:: Work required ::
Copy the items below word for word, starting with the line containing "this 1058×1037 image." and ending with the line containing "[793, 244, 1044, 339] None: S*K*I", both included.

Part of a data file
#####
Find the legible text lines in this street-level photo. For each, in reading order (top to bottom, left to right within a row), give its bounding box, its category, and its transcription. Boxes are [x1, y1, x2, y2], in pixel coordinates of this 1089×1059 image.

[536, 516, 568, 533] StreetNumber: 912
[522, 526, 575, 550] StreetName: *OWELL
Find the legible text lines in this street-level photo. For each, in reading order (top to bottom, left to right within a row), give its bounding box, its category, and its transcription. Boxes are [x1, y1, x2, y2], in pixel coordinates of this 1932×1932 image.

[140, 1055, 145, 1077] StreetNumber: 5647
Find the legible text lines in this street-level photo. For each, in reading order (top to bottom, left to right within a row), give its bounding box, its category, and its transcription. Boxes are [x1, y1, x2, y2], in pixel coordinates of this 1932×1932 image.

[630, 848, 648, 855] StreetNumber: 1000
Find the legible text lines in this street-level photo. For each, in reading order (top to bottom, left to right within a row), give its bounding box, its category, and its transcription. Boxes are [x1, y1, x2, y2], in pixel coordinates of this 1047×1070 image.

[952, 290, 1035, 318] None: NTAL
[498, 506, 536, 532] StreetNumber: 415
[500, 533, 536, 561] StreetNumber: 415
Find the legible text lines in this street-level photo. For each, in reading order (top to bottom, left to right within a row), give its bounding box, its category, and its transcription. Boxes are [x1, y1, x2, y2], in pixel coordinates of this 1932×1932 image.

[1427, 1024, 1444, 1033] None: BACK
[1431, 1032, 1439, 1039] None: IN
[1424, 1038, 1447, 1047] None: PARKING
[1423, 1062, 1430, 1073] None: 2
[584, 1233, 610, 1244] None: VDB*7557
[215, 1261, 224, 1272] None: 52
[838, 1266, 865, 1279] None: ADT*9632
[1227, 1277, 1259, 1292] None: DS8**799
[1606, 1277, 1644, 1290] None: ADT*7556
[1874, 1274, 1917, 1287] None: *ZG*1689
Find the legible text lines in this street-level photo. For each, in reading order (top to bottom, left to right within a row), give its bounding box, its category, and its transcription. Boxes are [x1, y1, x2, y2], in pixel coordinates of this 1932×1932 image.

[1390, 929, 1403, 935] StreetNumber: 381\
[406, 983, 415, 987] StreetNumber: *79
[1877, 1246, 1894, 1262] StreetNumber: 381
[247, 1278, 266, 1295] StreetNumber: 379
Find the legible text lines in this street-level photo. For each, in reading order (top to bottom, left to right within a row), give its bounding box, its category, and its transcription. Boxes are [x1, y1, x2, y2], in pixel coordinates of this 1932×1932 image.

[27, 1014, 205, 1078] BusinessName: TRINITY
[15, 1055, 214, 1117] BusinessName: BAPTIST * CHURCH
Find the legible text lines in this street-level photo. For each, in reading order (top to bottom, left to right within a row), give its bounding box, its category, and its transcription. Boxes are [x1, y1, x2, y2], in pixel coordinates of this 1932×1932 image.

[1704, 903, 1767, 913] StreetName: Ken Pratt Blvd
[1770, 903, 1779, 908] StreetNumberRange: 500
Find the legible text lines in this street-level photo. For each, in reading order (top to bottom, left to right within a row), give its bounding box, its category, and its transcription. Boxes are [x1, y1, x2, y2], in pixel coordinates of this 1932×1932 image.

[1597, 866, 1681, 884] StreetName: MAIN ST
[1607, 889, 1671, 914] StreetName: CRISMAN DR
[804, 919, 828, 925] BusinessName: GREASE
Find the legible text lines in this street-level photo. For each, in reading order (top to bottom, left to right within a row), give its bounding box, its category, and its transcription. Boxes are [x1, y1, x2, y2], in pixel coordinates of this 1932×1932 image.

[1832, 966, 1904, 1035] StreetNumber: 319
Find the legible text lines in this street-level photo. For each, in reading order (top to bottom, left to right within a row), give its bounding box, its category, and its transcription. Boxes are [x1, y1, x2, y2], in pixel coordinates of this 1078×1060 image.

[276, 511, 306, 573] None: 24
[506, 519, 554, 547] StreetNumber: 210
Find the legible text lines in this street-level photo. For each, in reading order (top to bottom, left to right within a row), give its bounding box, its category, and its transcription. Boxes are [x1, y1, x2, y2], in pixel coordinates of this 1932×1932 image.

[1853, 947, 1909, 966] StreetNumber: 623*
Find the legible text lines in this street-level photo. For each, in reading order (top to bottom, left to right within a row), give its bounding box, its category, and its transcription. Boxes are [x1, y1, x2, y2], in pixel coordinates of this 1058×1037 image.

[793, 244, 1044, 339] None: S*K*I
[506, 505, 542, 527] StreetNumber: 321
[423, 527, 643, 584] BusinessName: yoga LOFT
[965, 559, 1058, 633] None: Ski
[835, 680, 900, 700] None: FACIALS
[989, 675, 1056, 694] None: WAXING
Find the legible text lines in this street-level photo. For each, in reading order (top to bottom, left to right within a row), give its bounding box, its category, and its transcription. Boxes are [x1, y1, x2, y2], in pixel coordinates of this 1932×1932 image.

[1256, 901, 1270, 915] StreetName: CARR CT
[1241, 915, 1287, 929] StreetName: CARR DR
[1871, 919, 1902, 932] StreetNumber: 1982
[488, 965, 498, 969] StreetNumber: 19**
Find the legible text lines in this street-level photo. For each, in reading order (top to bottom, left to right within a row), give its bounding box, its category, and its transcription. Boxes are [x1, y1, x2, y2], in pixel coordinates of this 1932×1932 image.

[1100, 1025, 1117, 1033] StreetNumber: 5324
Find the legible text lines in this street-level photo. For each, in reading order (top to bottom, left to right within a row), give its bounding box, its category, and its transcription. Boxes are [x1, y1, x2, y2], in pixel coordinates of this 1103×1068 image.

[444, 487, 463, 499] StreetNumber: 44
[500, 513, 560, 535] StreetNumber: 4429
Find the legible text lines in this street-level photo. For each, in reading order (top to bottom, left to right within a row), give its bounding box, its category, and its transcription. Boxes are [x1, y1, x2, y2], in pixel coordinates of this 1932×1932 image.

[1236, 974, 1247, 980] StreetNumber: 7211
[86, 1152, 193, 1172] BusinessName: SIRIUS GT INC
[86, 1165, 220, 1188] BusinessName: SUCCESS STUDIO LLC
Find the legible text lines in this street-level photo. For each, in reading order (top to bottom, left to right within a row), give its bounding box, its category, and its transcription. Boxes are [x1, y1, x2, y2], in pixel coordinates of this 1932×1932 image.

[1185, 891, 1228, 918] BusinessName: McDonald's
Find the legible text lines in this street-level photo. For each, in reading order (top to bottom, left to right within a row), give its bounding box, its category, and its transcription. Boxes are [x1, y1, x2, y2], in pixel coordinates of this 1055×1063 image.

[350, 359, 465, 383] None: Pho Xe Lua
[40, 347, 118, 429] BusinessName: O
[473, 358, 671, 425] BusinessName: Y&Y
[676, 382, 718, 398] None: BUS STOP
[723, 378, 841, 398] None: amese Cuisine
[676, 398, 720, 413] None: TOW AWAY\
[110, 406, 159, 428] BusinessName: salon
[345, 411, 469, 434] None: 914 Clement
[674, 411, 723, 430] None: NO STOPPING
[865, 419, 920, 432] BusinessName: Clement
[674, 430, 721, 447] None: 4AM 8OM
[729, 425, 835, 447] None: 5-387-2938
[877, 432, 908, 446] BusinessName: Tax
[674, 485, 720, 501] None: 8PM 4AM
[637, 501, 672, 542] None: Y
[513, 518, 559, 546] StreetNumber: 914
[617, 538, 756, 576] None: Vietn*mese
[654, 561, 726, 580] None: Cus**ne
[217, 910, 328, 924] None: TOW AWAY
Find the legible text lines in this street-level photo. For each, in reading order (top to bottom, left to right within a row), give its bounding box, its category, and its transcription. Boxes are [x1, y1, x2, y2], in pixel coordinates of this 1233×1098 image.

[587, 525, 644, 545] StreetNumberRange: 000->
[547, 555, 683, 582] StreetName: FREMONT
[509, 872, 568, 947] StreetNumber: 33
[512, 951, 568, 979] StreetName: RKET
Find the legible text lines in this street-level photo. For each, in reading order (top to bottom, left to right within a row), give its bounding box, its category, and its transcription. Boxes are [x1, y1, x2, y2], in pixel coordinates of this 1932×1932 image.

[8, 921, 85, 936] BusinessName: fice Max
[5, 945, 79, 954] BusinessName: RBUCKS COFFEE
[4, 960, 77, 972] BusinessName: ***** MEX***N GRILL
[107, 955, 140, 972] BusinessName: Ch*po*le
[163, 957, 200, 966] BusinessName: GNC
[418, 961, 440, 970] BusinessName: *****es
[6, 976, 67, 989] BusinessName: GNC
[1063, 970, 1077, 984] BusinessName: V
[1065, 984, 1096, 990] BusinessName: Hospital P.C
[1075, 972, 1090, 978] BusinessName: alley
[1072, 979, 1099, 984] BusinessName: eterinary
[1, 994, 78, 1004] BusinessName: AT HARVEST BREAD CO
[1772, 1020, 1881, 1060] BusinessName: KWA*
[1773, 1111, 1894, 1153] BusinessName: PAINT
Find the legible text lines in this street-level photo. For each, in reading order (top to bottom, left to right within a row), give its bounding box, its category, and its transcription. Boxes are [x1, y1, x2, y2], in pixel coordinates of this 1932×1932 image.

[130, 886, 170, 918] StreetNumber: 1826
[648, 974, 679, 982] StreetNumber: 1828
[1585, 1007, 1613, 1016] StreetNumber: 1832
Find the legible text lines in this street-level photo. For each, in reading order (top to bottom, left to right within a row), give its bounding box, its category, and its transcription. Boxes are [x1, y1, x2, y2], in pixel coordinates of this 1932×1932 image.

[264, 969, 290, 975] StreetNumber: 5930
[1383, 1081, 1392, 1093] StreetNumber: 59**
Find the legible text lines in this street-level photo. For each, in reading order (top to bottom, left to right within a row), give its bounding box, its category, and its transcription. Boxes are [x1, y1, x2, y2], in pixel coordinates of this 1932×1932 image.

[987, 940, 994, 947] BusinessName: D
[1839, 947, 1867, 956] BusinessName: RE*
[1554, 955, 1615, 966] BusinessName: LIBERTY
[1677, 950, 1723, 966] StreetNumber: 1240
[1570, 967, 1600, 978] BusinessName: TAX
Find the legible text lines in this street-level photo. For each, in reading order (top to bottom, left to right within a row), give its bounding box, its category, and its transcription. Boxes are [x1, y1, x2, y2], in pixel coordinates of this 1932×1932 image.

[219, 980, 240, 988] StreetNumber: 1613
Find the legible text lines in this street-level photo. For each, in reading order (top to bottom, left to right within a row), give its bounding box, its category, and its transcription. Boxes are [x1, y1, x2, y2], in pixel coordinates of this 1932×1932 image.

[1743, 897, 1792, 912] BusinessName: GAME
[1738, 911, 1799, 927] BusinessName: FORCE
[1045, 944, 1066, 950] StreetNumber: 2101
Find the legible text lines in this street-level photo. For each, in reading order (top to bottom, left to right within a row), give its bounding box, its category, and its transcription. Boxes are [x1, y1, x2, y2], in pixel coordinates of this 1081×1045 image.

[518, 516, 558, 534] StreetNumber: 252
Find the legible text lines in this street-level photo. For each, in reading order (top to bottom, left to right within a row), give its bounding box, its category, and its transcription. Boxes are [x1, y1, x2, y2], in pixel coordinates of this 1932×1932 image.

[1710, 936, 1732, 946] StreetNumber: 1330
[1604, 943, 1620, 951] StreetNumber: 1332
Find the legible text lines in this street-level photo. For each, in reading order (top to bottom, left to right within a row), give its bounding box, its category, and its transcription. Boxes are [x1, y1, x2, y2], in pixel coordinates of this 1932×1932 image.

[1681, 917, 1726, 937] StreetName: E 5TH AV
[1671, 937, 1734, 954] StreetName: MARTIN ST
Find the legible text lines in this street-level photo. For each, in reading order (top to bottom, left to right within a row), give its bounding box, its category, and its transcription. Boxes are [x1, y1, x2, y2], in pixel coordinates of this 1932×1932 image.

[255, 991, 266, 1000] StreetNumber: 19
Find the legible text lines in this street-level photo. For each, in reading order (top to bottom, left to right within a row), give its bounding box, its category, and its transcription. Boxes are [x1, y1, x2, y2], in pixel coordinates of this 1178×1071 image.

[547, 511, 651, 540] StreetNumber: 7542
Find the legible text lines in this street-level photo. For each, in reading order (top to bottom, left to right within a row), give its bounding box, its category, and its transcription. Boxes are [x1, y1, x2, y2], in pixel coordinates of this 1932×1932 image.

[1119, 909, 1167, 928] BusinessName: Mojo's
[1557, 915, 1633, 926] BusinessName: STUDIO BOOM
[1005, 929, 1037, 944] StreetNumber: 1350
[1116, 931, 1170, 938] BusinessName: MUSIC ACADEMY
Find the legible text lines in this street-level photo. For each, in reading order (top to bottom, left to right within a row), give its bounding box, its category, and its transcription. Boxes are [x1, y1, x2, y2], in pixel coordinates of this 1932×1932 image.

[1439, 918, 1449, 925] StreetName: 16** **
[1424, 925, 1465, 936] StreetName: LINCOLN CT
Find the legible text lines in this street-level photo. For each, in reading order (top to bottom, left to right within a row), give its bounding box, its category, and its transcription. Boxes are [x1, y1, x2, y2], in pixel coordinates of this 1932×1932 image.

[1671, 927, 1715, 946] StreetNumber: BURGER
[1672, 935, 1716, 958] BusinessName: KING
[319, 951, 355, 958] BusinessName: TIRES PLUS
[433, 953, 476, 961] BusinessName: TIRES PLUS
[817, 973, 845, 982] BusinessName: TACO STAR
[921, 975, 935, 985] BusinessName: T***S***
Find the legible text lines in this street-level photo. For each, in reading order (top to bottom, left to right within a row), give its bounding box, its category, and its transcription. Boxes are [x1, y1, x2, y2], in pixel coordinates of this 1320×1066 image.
#####
:: Response ::
Find the legible text lines in this street-level photo. For each, in reading order (top to bottom, left to right within a row), give its bounding box, its category, and its transcription. Boxes are [x1, y1, x2, y2], in pixel coordinates of this 1058×1037 image.

[793, 244, 1044, 339] None: S*K*I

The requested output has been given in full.